- [RECORDS FOR THE EXERCISE]
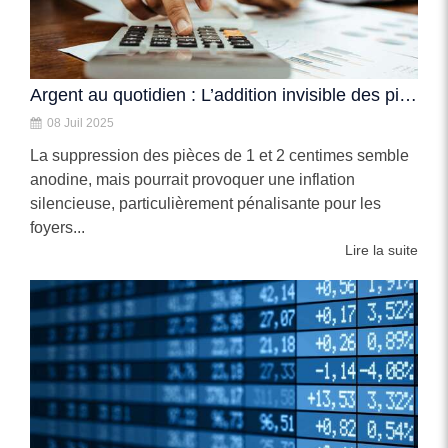
Argent au quotidien : L’addition invisible des pièces rouges
08 Juil 2025
La suppression des pièces de 1 et 2 centimes semble
anodine, mais pourrait provoquer une inflation
silencieuse, particulièrement pénalisante pour les
foyers...
Lire la suite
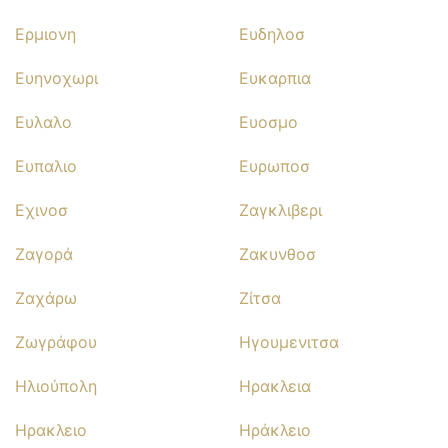
Ερμιονη
Ευδηλοσ
Ευηνοχωρι
Ευκαρπια
Ευλαλο
Ευοσμο
Ευπαλιο
Ευρωποσ
Εχινοσ
Ζαγκλιβερι
Ζαγορά
Ζακυνθοσ
Ζαχάρω
Ζίτσα
Ζωγράφου
Ηγουμενιτσα
Ηλιούπολη
Ηρακλεια
Ηρακλειο
Ηράκλειο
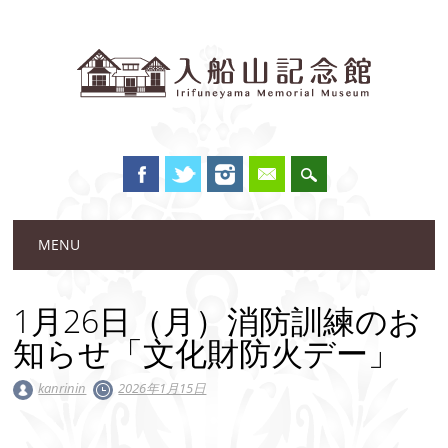
Main menu
Skip to content
MENU
1月26日（月）消防訓練のお
知らせ「文化財防火デー」
kanrinin
2026年1月15日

- [REQUIRED WORK] Convert the text of the records above into a JSON list of strings, one string per line, skipping blank lines. Leave out the picture markers.

- [EXERCISE ANSWER]
[
  "Argent au quotidien : L’addition invisible des pièces rouges",
  "08 Juil 2025",
  "La suppression des pièces de 1 et 2 centimes semble",
  "anodine, mais pourrait provoquer une inflation",
  "silencieuse, particulièrement pénalisante pour les",
  "foyers...",
  "Lire la suite",
  "Ερμιονη",
  "Ευδηλοσ",
  "Ευηνοχωρι",
  "Ευκαρπια",
  "Ευλαλο",
  "Ευοσμο",
  "Ευπαλιο",
  "Ευρωποσ",
  "Εχινοσ",
  "Ζαγκλιβερι",
  "Ζαγορά",
  "Ζακυνθοσ",
  "Ζαχάρω",
  "Ζίτσα",
  "Ζωγράφου",
  "Ηγουμενιτσα",
  "Ηλιούπολη",
  "Ηρακλεια",
  "Ηρακλειο",
  "Ηράκλειο",
  "Main menu",
  "Skip to content",
  "MENU",
  "1月26日（月）消防訓練のお",
  "知らせ「文化財防火デー」",
  "kanrinin",
  "2026年1月15日"
]